Typical Mental Obstacles

Obstacles Strategies to Overcome Obstacles

Shaky Self-Confidence; doubts about ability

  • Image successful past performances.
  • Visualize future performances seeing and feeling yourself perform as you are capable.  
  • Create a 'success log' where you identify something positive from every practice session. Refer to this before each competition.
  • Remind yourself of the basics you rely on that are crucial to your success.
  • Tailor your training sessions to ensure success in the week leading to an important competition.
  • Monitor your self-talk - battle the negative, doubting thoughts with positive, production self-talk. 
Feeling pressure to perform at an exceptionally high level
  • Focus effort on what you need to do to perform your best rather than waste energy with worry.
  • Do what has worked fro you in the past - stick with your pre-competition routine.
  • Remind yourself of your goals for the competition which should be under your control.
  • Surround yourself with supportive, positive people.
  • Behave and think confidently.
  • Keep the competition in perspective - this is only one aspect of your athletic career.
Letting distractions (media, family, rankings, crowd, etc.) influence your preparation
  • Set guidelines with family, friends, media; communicate when you need time by yourself and when you will have time for them.
  • Recognize that some events are uncontrollable, but what you do have control over is your reaction to the event. 
  • Anticipate any and all possible distractions, and develop a strategy to deal with each of them, so you are not caught off guard. 
  • Keep yourself physically isolated from situations that take you out of your preparation routine. 
Feeling like you have to improve or change what you have done in the past. 
  • Remember that the importance of the event should not affect the approach that has worked in the past.
  • Remind yourself that you trust your training and your competition strategy.
  • Adhere to your consistent mental preparation routine.
  • Just as you wouldn't change physical skills at the last minute, don't attempt to change mental skills that have been successful for you. 
Increased worry and physical anxiety
  • Manage your physical anxiety (increased heart rate, tense muscles) through deep breathing exercises or another form of physical relaxation. 
  • Remind yourself of successful practices and performances to calm your mind.
  • Focus on what you need to do in the upcoming performance to keep your mind active with productive thoughts.
  • If you have time before competing, distract yourself by listening to an IPod or talking with friends.

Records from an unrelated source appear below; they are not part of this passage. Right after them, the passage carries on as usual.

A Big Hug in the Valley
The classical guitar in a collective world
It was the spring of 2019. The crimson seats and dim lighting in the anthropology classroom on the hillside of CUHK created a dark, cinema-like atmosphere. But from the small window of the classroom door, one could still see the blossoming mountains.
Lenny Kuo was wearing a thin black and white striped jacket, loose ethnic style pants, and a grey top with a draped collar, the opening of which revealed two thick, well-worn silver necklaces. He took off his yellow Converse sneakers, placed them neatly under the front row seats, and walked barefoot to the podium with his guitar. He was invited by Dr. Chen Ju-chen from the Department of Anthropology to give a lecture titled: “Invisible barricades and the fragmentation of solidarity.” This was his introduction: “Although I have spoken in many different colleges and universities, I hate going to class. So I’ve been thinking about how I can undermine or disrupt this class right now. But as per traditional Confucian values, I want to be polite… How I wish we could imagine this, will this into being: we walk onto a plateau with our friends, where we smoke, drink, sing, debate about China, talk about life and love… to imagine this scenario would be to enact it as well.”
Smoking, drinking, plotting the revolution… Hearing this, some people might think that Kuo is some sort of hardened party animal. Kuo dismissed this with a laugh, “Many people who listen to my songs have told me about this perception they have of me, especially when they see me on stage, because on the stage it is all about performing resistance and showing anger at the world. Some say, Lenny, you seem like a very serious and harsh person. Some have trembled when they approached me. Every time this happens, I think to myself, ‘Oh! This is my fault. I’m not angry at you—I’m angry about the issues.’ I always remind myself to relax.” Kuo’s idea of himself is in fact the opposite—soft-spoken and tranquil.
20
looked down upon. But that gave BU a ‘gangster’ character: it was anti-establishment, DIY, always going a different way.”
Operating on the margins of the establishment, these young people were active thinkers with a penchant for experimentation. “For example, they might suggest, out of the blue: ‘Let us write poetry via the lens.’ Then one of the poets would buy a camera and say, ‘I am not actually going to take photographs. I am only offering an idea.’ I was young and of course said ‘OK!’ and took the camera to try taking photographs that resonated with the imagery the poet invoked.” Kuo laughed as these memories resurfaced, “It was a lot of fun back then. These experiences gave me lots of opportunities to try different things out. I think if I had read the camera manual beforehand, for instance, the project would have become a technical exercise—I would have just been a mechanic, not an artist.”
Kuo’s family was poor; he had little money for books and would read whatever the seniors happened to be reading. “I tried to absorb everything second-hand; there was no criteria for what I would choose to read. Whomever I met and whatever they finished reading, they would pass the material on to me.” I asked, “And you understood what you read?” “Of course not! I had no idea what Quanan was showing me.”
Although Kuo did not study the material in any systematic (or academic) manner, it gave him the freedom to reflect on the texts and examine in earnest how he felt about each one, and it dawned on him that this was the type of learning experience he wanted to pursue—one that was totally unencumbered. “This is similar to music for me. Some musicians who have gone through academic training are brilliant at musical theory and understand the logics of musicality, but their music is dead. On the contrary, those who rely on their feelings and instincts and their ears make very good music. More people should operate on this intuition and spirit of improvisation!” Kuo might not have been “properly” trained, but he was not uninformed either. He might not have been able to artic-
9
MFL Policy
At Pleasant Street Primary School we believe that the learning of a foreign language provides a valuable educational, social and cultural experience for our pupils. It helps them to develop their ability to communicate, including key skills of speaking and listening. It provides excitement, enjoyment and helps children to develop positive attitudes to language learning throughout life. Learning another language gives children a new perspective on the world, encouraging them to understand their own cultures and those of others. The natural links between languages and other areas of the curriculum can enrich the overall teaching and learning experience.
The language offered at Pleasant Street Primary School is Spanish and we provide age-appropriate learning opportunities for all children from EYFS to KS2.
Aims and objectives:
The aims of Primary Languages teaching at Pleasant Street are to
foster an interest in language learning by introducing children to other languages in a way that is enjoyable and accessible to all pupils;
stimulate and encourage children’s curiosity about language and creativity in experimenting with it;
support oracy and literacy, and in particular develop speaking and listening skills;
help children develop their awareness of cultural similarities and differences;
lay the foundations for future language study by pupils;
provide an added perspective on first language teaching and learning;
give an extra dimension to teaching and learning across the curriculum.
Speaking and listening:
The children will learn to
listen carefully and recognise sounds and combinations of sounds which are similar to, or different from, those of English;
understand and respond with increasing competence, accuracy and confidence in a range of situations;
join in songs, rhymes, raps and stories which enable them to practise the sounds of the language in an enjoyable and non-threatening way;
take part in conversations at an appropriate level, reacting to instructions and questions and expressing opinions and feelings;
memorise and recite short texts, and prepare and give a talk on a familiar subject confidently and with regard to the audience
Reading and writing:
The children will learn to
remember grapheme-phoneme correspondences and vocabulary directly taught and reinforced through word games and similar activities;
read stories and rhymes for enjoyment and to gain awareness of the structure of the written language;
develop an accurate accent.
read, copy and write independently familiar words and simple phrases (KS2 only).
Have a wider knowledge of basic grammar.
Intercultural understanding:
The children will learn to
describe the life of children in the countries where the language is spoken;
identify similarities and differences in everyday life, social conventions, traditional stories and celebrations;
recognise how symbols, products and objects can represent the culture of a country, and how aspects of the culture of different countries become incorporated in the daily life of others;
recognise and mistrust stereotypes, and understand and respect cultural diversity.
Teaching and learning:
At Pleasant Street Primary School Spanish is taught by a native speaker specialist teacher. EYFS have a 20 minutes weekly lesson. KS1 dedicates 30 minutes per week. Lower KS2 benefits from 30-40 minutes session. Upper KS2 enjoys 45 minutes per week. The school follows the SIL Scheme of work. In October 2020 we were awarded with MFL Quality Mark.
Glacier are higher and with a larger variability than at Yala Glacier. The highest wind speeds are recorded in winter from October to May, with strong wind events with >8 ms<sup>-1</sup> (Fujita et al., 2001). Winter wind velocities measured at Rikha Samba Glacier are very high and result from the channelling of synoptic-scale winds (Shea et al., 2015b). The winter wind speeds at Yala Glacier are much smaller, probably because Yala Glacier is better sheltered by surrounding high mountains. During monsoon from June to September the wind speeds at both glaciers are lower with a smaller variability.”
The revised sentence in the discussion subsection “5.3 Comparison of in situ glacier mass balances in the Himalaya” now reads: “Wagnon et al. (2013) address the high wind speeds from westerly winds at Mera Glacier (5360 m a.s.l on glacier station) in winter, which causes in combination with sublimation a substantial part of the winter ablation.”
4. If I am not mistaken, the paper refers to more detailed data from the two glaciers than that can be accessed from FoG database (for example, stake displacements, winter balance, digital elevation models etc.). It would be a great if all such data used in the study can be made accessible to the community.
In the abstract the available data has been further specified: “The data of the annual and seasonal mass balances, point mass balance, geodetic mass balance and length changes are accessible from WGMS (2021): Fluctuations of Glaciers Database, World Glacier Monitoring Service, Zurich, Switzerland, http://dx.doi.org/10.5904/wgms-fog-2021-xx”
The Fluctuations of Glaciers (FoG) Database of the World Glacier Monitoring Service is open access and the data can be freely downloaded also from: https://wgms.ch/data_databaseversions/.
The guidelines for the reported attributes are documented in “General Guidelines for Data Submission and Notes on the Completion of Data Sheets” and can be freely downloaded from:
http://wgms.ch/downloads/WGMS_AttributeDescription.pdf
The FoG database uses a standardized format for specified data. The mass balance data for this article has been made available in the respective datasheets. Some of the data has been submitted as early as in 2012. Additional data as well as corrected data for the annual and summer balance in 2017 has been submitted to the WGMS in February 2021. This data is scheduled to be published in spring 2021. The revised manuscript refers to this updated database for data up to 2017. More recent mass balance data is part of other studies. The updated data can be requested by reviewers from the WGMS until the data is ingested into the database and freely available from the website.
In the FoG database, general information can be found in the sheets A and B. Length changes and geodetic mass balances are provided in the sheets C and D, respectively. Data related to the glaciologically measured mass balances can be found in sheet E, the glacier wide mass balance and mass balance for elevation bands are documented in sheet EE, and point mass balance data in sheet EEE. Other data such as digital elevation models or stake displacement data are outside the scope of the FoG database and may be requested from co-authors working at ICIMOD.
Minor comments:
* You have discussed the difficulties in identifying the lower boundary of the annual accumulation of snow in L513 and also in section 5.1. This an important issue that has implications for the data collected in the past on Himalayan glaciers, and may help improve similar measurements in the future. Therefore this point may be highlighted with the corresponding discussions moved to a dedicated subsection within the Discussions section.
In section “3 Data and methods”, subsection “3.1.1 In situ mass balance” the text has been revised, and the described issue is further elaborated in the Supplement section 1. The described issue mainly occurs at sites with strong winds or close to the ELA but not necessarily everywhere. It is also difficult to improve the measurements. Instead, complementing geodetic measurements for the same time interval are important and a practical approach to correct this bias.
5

Pressure Management Process

You can learn to manage how you let pressure affect your performance; it is your responsibility.  Three steps to managing pressure are identified to get you started today:

1. Develop awareness. Be aware of how various pressures and distractions affect your performance.  It is helpful to keep a written log of your competition experiences, so you can immediately note what pressure you felt and how you dealt with it after competition. 

2. Prepare a plan. Prepare a strategy/strategies to deal with the pressures.  You need to figure the strategies that will work best for you. 

3. Practice the plan.  Implement these strategies in practice and integrate them into your pre-competition routine.